_What you will do_.
[a] From the repair comments, set down word for word the passage that begins at the words "Can’t read all" and stops after the words "them all in.".
[b] Using the repair comments, answer these:
(i) What country is the first commenter from?
(ii) For which iPhone model was the battery kit ordered?
(iii) What measuring tool does the last comment suggest for sorting the screws?

(Excerpt provided begins)

Melvin Sanchez Gonzalez - Réponse

Hi I am from India. Cost of iPhone repair is too much in India. I saw your video and then visited your website, now I have repaired my iPhone somewhat …but I couldn't get the ifixit product in India

sumanth a - Réponse

After being screwed over at the Apple store on my battery replacement (long story) I researched doing it myself. ifixit seemed to be the most reputable firm out there by a long stretch so I went with them and I’m very happy I did. I’m 62 and need reading glasses but I am very handy. Anyway ordered the kit for the iPhone 6 plus Took me about 20 minutes but it worked. Only problem I had was the power clip alignment. I pushed the battery up into the slot as recommended but the clip would not align. Should have plugged the clip in first I guess. I had to remove the tape then use my own double backed tape. Should work fine, it will just be harder to replace but by then Apple won’t support this phone. Except for that it’s great. Great instructions and video. Tool kit was perfect and my phone is as good as new. Great site, thank you. I’ll be using you again when my wife’s battery needs replacement .

Ed Luczak - Réponse

Can’t read all these comments. I soldiered through to replacing all those screws. Most of them just don’t catch. I screw screw screw and they come right out. Bummed. One flipped out and disappeared. Wish I’d never removed all those screws. Hope someone at the Verizon store can put them all in.

Jeanne Houghton - Réponse

@jkwh “Most of them just don’t catch”—sounds like the screws are mixed up. On repairs like this it’s important for each fastener to go back where it came from. With a digital caliper and some patience, you can sort it all out using the screw length measurements given in the guide. When you find a screw that appears to be the right length and head type, try carefully threading it into place and see how it feels. If it doesn’t feel like it’s cinching down properly, back it out and try a different one. Good luck!

(Excerpt provided ends)
(Entries supplied begins)

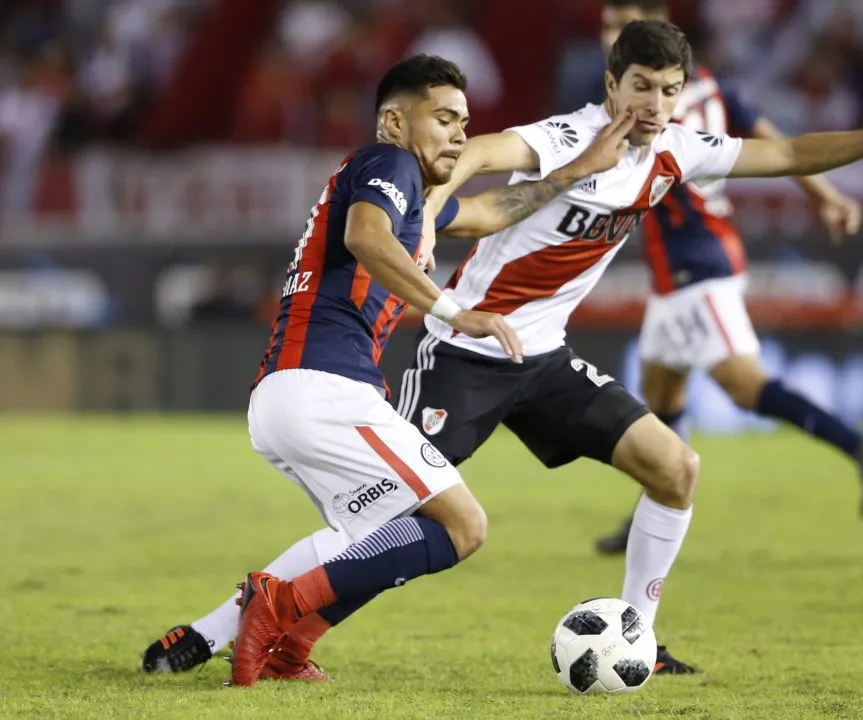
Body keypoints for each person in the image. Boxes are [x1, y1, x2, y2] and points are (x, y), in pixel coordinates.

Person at [390, 20, 863, 675]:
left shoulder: (678, 149)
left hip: (542, 359)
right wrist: (429, 212)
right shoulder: (568, 136)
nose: (655, 105)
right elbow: (481, 153)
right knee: (392, 503)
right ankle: (284, 610)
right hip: (466, 352)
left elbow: (790, 155)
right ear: (610, 84)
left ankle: (638, 638)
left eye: (669, 90)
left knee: (676, 469)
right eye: (642, 87)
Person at [140, 54, 636, 682]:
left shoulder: (409, 197)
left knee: (372, 535)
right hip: (326, 388)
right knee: (462, 524)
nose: (460, 133)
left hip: (287, 397)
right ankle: (276, 606)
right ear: (395, 122)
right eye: (444, 118)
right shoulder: (386, 163)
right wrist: (458, 313)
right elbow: (366, 239)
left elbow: (491, 212)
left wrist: (576, 172)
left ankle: (236, 638)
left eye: (465, 122)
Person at [591, 0, 863, 558]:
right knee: (662, 392)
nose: (610, 35)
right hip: (681, 266)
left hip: (696, 259)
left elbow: (774, 150)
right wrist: (829, 197)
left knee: (744, 386)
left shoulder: (645, 106)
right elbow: (772, 144)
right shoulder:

(Entries supplied ends)

_Written answers_.
[a]
Can’t read all these comments. I soldiered through to replacing all those screws. Most of them just don’t catch. I screw screw screw and they come right out. Bummed. One flipped out and disappeared. Wish I’d never removed all those screws. Hope someone at the Verizon store can put them all in.

[b]
(i) India
(ii) The iPhone 6 plus
(iii) A digital caliper